Groundwater monitoring at industrial waste facility sites can be an expensive exercise. Apart from the initial capital cost for the installation of the monitoring network, the cost for analysing the water quality parameters can outweigh the cost for sampling (personnel, logistics, and instrumentation), data processing, storage, and reporting. The cost for analysing the water quality can be reduced if it is possible to identify the water quality parameters that have a high risk of impacting the groundwater regime and modify the water quality parameters to be monitored, and the frequency of monitoring according to the risk of probable impact. The question is, how can historical and ongoing monitoring data be statistically evaluated to identify these high impact water quality parameters and how can it be applied to modify or optimize a groundwater monitoring programme in terms of which water quality parameters to monitor, and the frequency of monitoring.

Descriptive, bivariate, and multivariate statistical analysis are statistical methods commonly applied in water resource sciences (Helsel and Hirsch, 1992) and water monitoring reporting.

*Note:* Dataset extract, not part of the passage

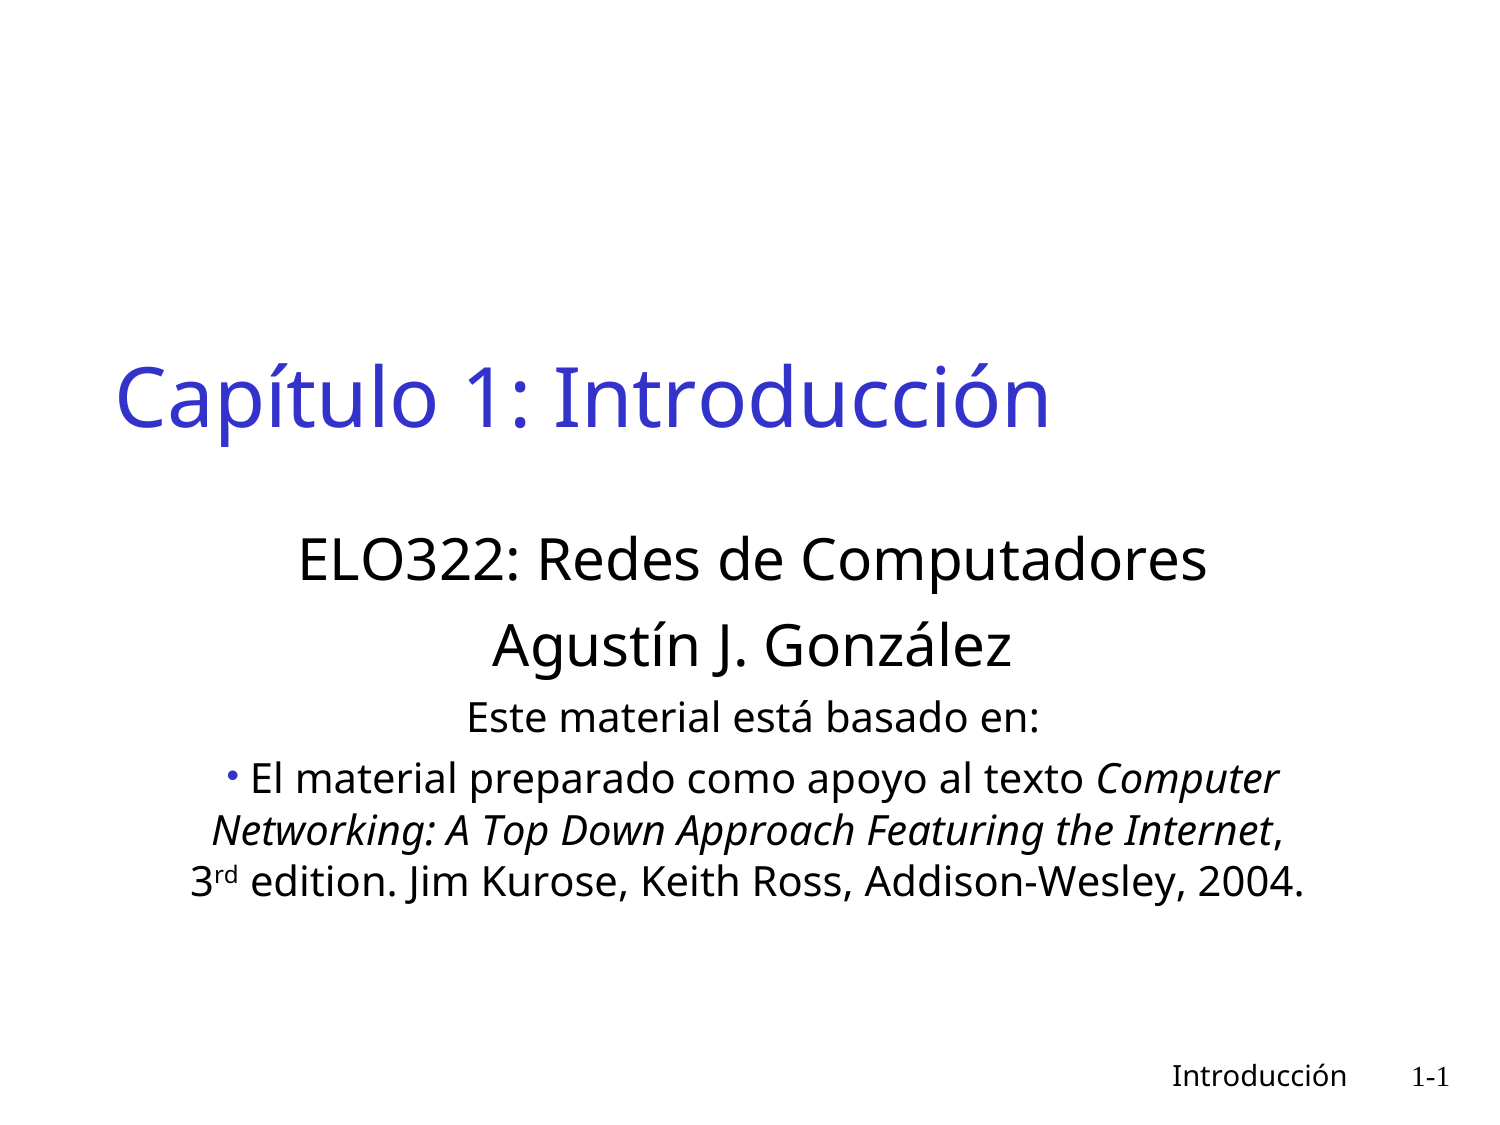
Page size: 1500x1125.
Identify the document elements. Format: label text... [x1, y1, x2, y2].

text_box ELO322: Redes de Computadores Agustín J. González Este material está basado en: El material preparado como apoyo al texto Computer Networking: A Top Down Approach Featuring the Internet, 3rd edition. Jim Kurose, Keith Ross, Addison-Wesley, 2004. [131, 516, 1375, 1125]
text_box 1-<number> [1375, 1050, 1466, 1125]
title Capítulo 1: Introducción [99, 306, 1375, 486]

Although these methods are useful in understanding the characteristics of different data sets, as well as identifying differences and/or correlations between two or more independent groups of data (Wilcoxon, 1945; Helsel and Hirsch, 1992; Belkhiri et al., 2010; Belkhiri, Boudoukha and Mouni, 2011; ITRC, 2013; McQuitty, 2018; Das et al., 2019; de Andrade Costa et al., 2020; Elumalai et al., 2020), they lack the ability to quantify the probability of impact on the natural water regime. If the probability of impact cannot be quantified, it is impossible to perform a quantitative risk assessment in terms of which water quality parameter have the highest risk of probable impact. Now, this is where the principle of the Monte Carlo Analysis becomes a useful tool.

The Monte Carlo analysis is a method of analysis that uses random data sampling techniques in obtaining a probabilistic approximation to a solution of a mathematical equation/model (U.S. Environmental Protection Agency, 1997). The statistical sampling techniques used are complex due to (1) the input model/equation is simulated hundreds or thousands of times, where each solution of the end simulation is equally likely, and the result is a probability distribution of possible outcomes, and (2) the Monte Carlo transforms numbers from a random number generator, and sequences of these transformed numbers will repeat after a certain number of samples (Glen, 2022). In other words, the Monte Carlo method calculates all the possible events that could or will happen, and the probability of each possible outcome (U.S. Environmental Protection Agency, 1997; Glen, 2022).

The aim of the Monte Carlo analysis applied in this paper was to characterize, quantitatively, the uncertainty and variability in assessing possible impacts and risk. It has the ability to quantify the probability of an impact or risk, which means that it generates scenarios or outcomes with numbers you can use (U.S. Environmental Protection Agency, 1997; Glen, 2022).